When any timeout fires, the stream terminates and a TimelineEvent::StreamTimeout
is recorded indicating which timeout type was triggered.
#7. Collecting Streams (Testing)
Convert a StreamingAxon into a regular Axon that collects all items into
a Vec. This is useful in integration tests where you need the complete output.
let collecting_pipeline = streaming_pipeline.collect_into_vec();
// Type: Axon<ChatRequest, Vec<ChatChunk>, String, ()>
let mut bus = Bus::new();
let outcome = collecting_pipeline.run(request, &(), &mut bus).await;
match outcome {
Outcome::Next(chunks) => assert_eq!(chunks.len(), 15),
Outcome::Fault(e) => panic!("stream failed: {e}"),
}collect_into_vec() buffers all stream items in memory, so use it only for
bounded streams in test scenarios.
#8. Testing with ranvier-test
The ranvier-test crate provides TestAxon::run_stream() for streaming
pipelines and the assert_stream_items! macro for concise assertions.

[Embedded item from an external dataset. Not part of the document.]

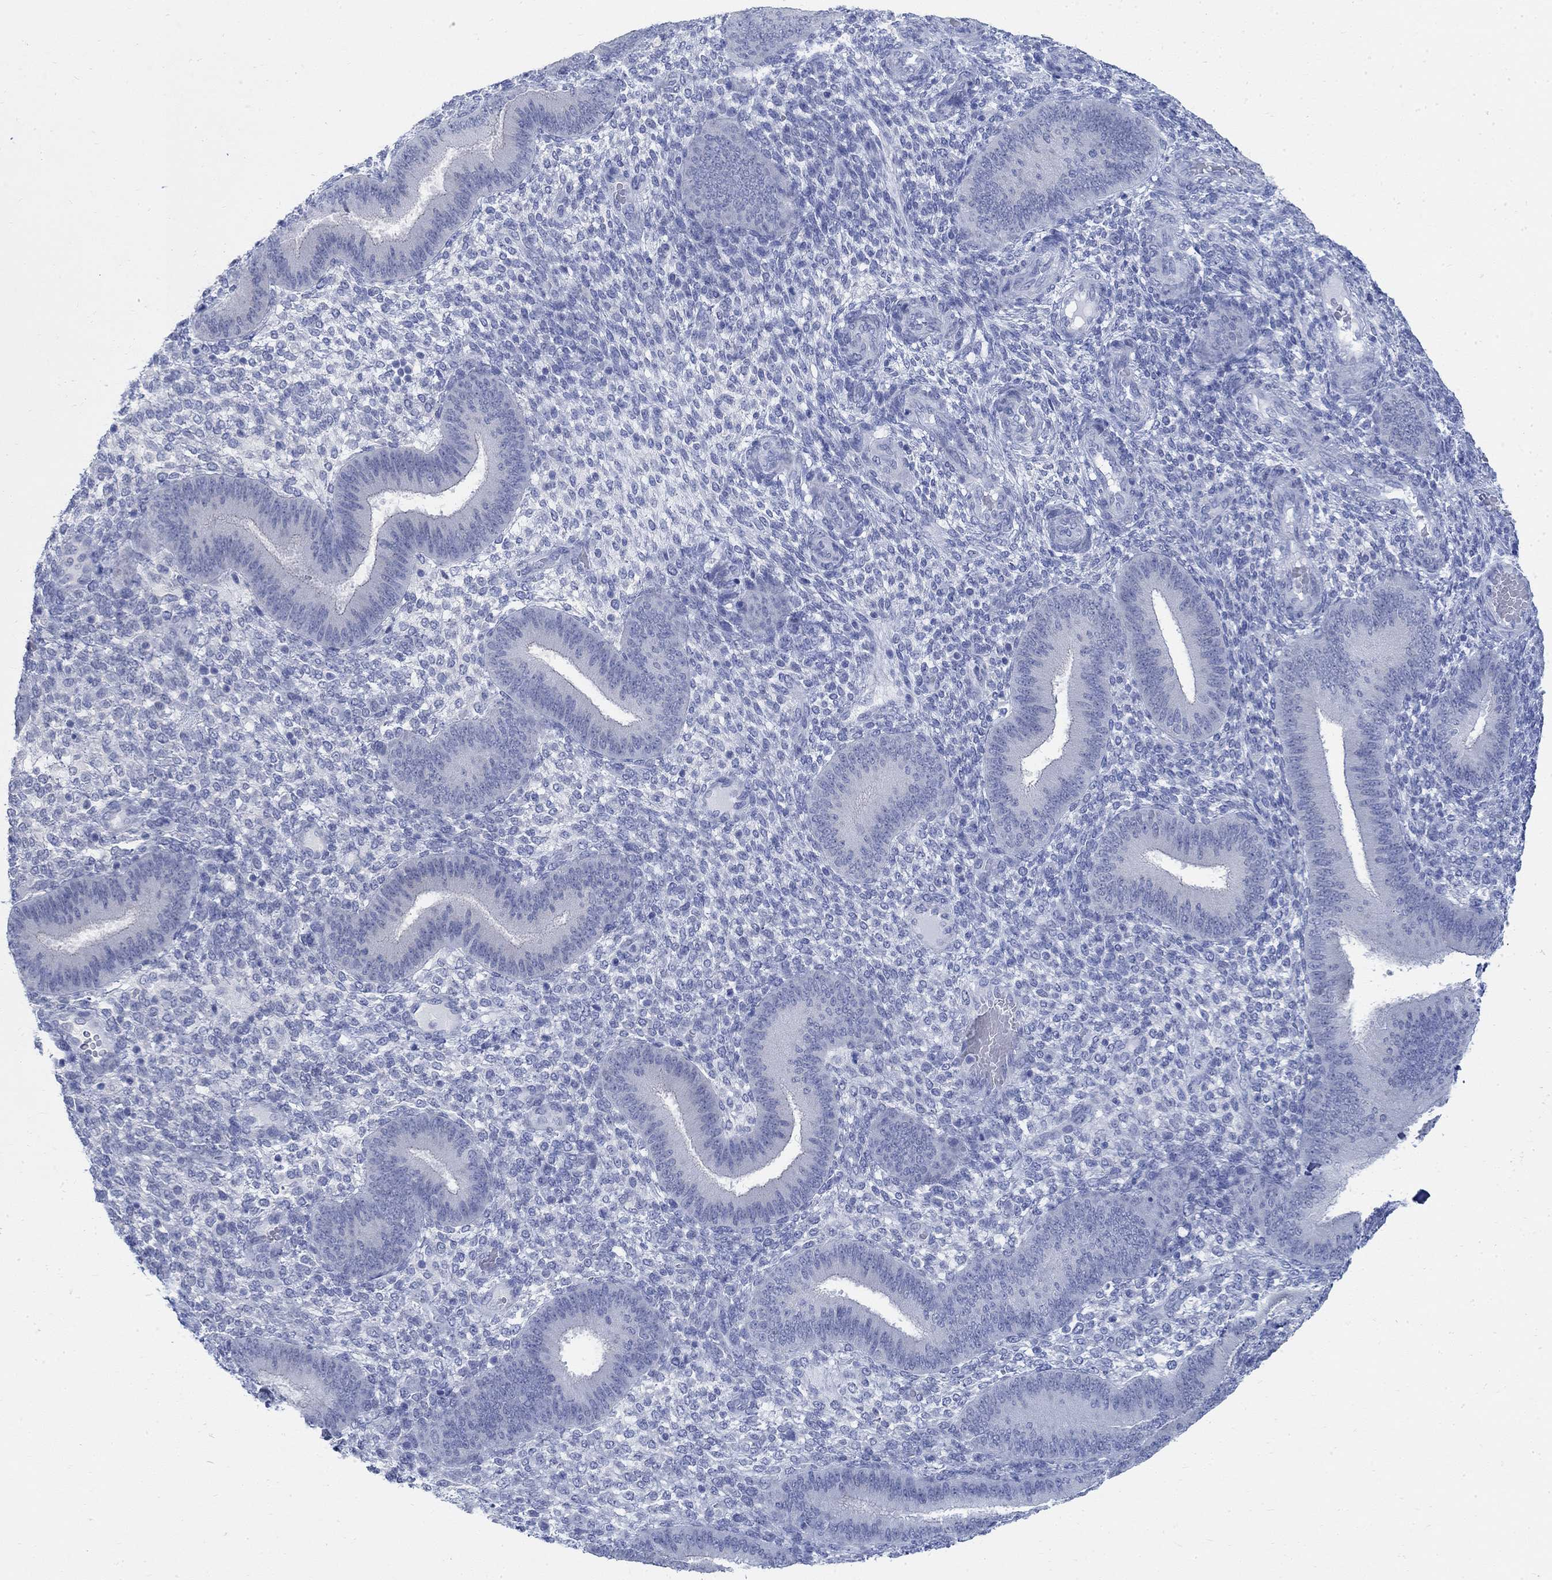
{"staining": {"intensity": "negative", "quantity": "none", "location": "none"}, "tissue": "endometrium", "cell_type": "Cells in endometrial stroma", "image_type": "normal", "snomed": [{"axis": "morphology", "description": "Normal tissue, NOS"}, {"axis": "topography", "description": "Endometrium"}], "caption": "The photomicrograph displays no significant expression in cells in endometrial stroma of endometrium. The staining was performed using DAB (3,3'-diaminobenzidine) to visualize the protein expression in brown, while the nuclei were stained in blue with hematoxylin (Magnification: 20x).", "gene": "CAMK2N1", "patient": {"sex": "female", "age": 39}}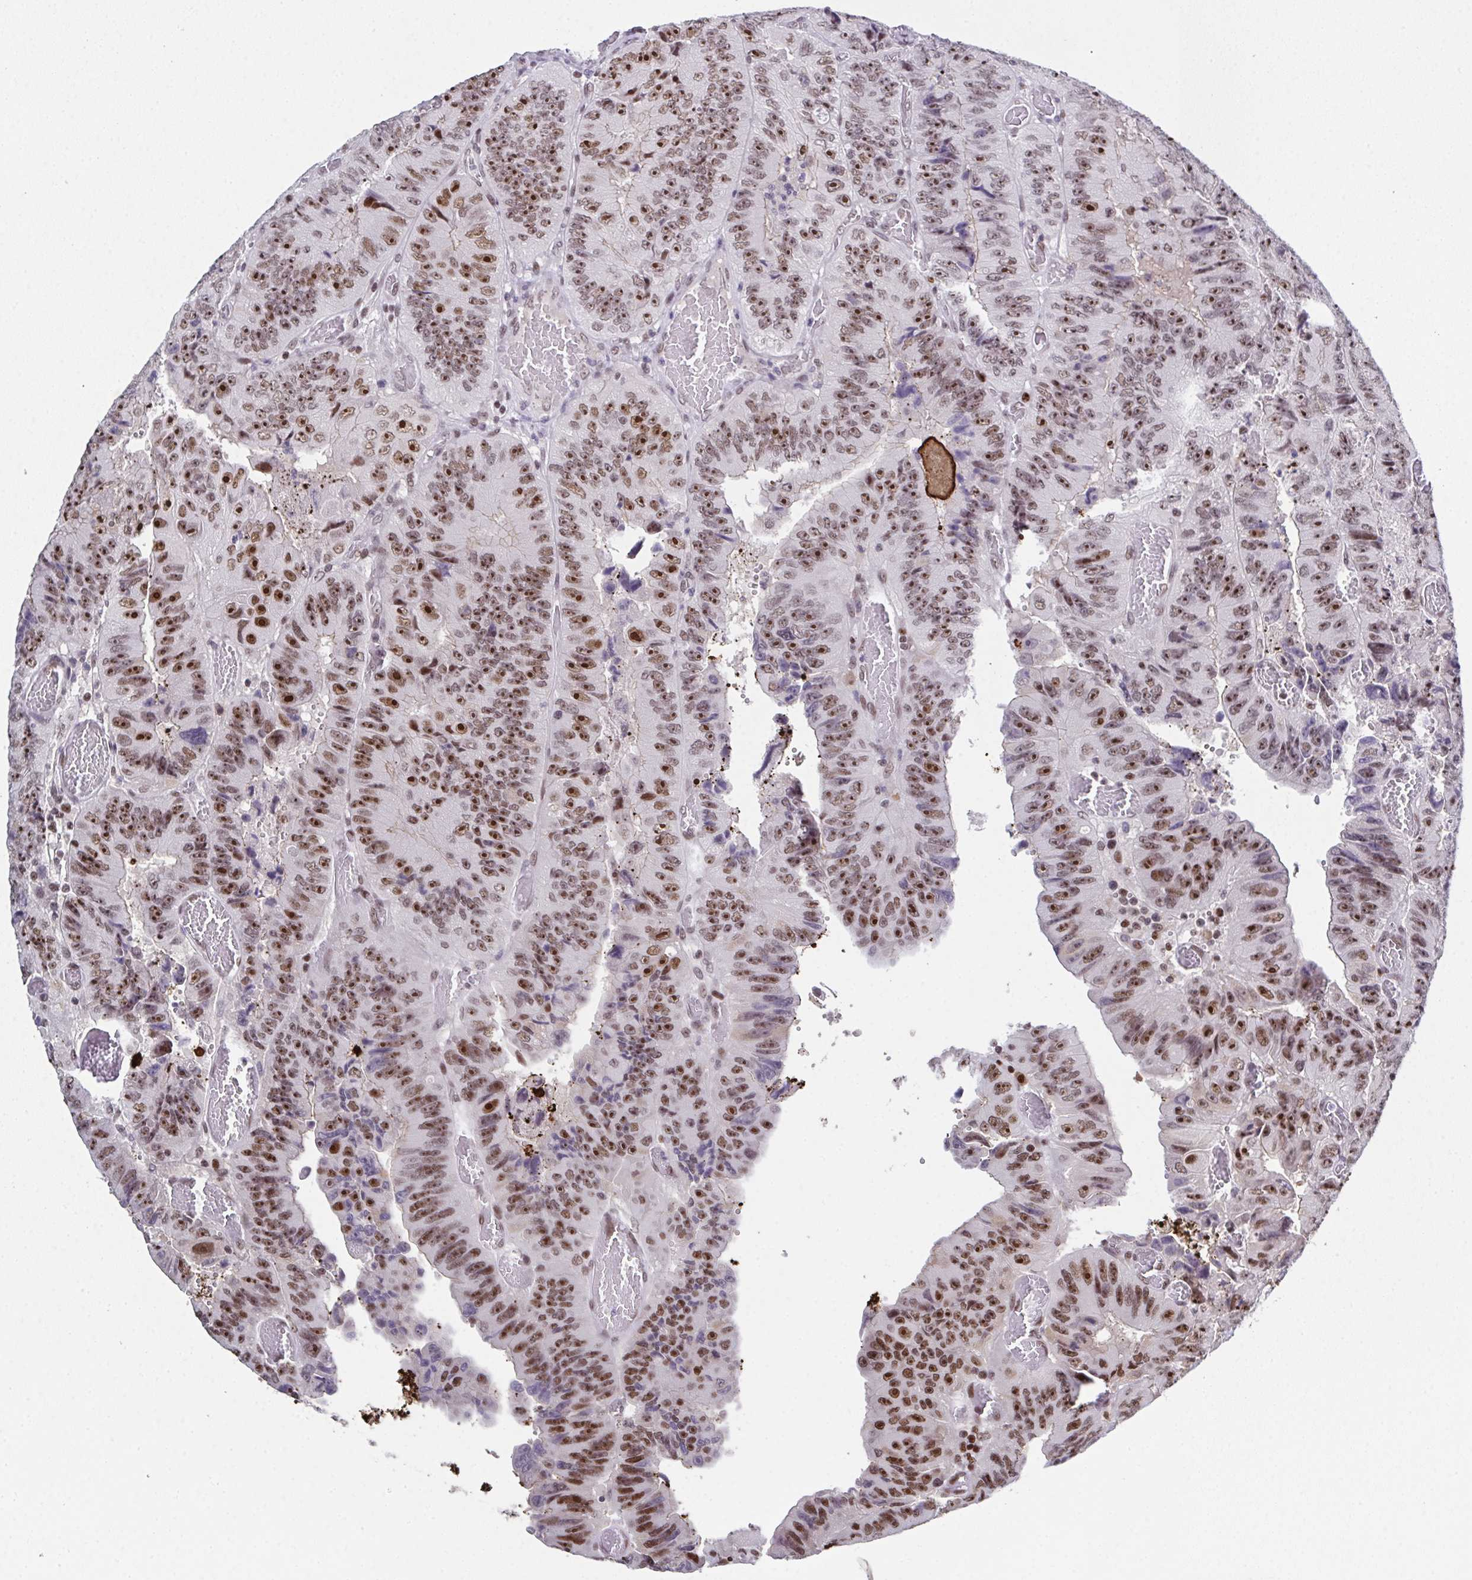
{"staining": {"intensity": "moderate", "quantity": ">75%", "location": "nuclear"}, "tissue": "colorectal cancer", "cell_type": "Tumor cells", "image_type": "cancer", "snomed": [{"axis": "morphology", "description": "Adenocarcinoma, NOS"}, {"axis": "topography", "description": "Colon"}], "caption": "Immunohistochemistry (IHC) of human colorectal cancer (adenocarcinoma) displays medium levels of moderate nuclear expression in about >75% of tumor cells.", "gene": "RB1", "patient": {"sex": "female", "age": 84}}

use ranvier_test::{TestBus, TestAxon, assert_stream_items};
#[tokio::test]
async fn test_streaming_pipeline() {
let items = TestAxon::run_stream(
streaming_pipeline,
input,
&(),
TestBus::new(),
)
.await
.unwrap();
// Assert item count
assert_stream_items!(items, 15);
// Assert count + inspect first item
assert_stream_items!(items, 15, |first| {
assert_eq!(first.text, "Hello");
});
}TestAxon::run_stream() collects all items internally and returns Vec<Item>,
making it easy to verify both count and content.
#9. Feature Flags
Streaming support requires the streaming feature flag. Enable it on the
crates you use:
[dependencies]
ranvier-http = { version = "0.37", features = ["streaming"] }
# Or enable on individual crates:
ranvier-runtime = { version = "0.37", features = ["streaming"] }
ranvier-core = { version = "0.37", features = ["streaming"] }The streaming feature pulls in futures-core and async-stream as
transitive dependencies. Without this feature, StreamingTransition,
StreamingAxon, post_sse_typed(), and related APIs are not available.